§ Questions:
[a] Decide whether each statement agrees with the Fast-RTPS memory thread. Answer yes or no and quote the deciding words.
(i) The HelloWorld example allocated 404,340 KB of memory.
(ii) The first reply's author reproduced the problem on a Linux machine.
(iii) The embedded target has 512 Megs of RAM in total.
[b] Answer each question from the Fast-RTPS memory thread.
(i) How large can the VSZ get when the actual application is built out?
(ii) What memory usage does the first reply report for the unmodified talker or listener?
(iii) Which branch is the first reply's author using?
[c] Summarize the Fast-RTPS memory thread in three sentences.

§ Given passage:
Fast-RTPS Memory Usage - Please Help

Hello,

I am building a DDS node that will interact with a ROS2 node. I have found that the Fast-RTPS DDS middleware is using what I consider a very excessive amount of memory.

Running the HelloWorld example allocated 404,340 KB of memory. This seems extremely large for such a simple example.

USER PID %CPU %MEM VSZ RSS TTY STAT START TIME COMMAND
tco 29836 0.0 0.1 404340 10320 pts/0 Sl 15:41 0:01 ./HelloWorldExample publisher

When I build out my actual application the VSZ gets as large as 3 Gigs. Each publisher and subscriber that my application creates adds Megs to the memory usage even if the actual data is only a single integer.

Is this level of memory usage expected or is it possible get Fast-RTPS running in under 40 megs with approximately 20 topics involved? My embedded target has 256 Megs of RAM total.

Thank you for any help or advice you can provide.

nm.

1 Like

@NotMe that sounds like a bug, but I’m unable to reproduce it, at least on my macOS machine (I haven’t tried Linux yet).

If I run talker or listener I get a steady 4.7Mb of memory usage for both. If I modify it like this to create 40 of each publisher/subscriber (each on a different topic):

I still only about 8.4Mb of memory usage for each.

Maybe you could provide a similarly minimal example which has this problem? We haven’t gotten to the point where we are profiling to look for unintended memory usage, so there might be a bug in there.

Also, I’m using the master branch, which version of ROS2 are you using? That might affect your Fast-RTPS version and maybe the issue you’re seeing is already addressed on master.

Quick remark: I think we are talking about different examples here. It looks like the example you are referring too is a FastRTPS example, that uses different QoS settings (amongst other things) that the ROS2 talker / listener example that @wjwwood is referring too. @NotMe do you have the same behavior with the ROS2 talker / listener examples?

Thank you both for the very quick response.

Before my first post I was running the HelloWorld example from the eProsima Fast-RTPS. Specifically it was this commit:
"

§ Recorded data:
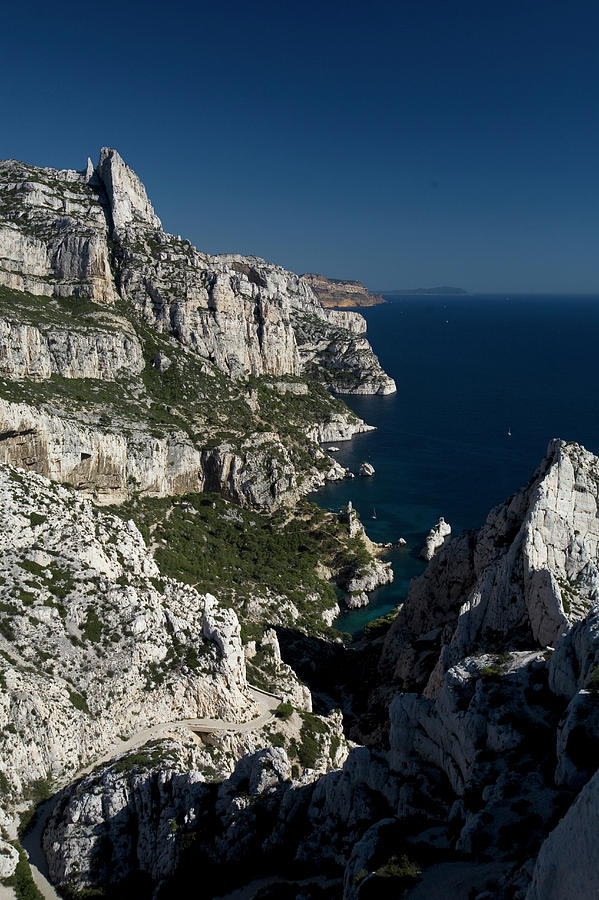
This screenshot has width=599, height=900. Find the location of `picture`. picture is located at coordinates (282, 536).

§ Answers for each item:
[a]
(i) Yes: "Running the HelloWorld example allocated 404,340 KB of memory."
(ii) No: "I’m unable to reproduce it, at least on my macOS machine (I haven’t tried Linux yet)."
(iii) No: "My embedded target has 256 Megs of RAM total."

[b]
(i) As large as 3 Gigs.
(ii) A steady 4.7Mb for both.
(iii) The master branch.

[c] While building a DDS node to interact with a ROS2 node, the original poster finds that Fast-RTPS uses excessive memory: the HelloWorld example allocates 404,340 KB, and the full application reaches a VSZ of up to 3 Gigs. The poster asks whether it can run in under 40 megs with about 20 topics. One reply suggests a bug but cannot reproduce it on macOS, where talker and listener use about 4.7Mb, or 8.4Mb with 40 publishers and subscribers each, and a second reply notes that the two are discussing different examples with different QoS settings.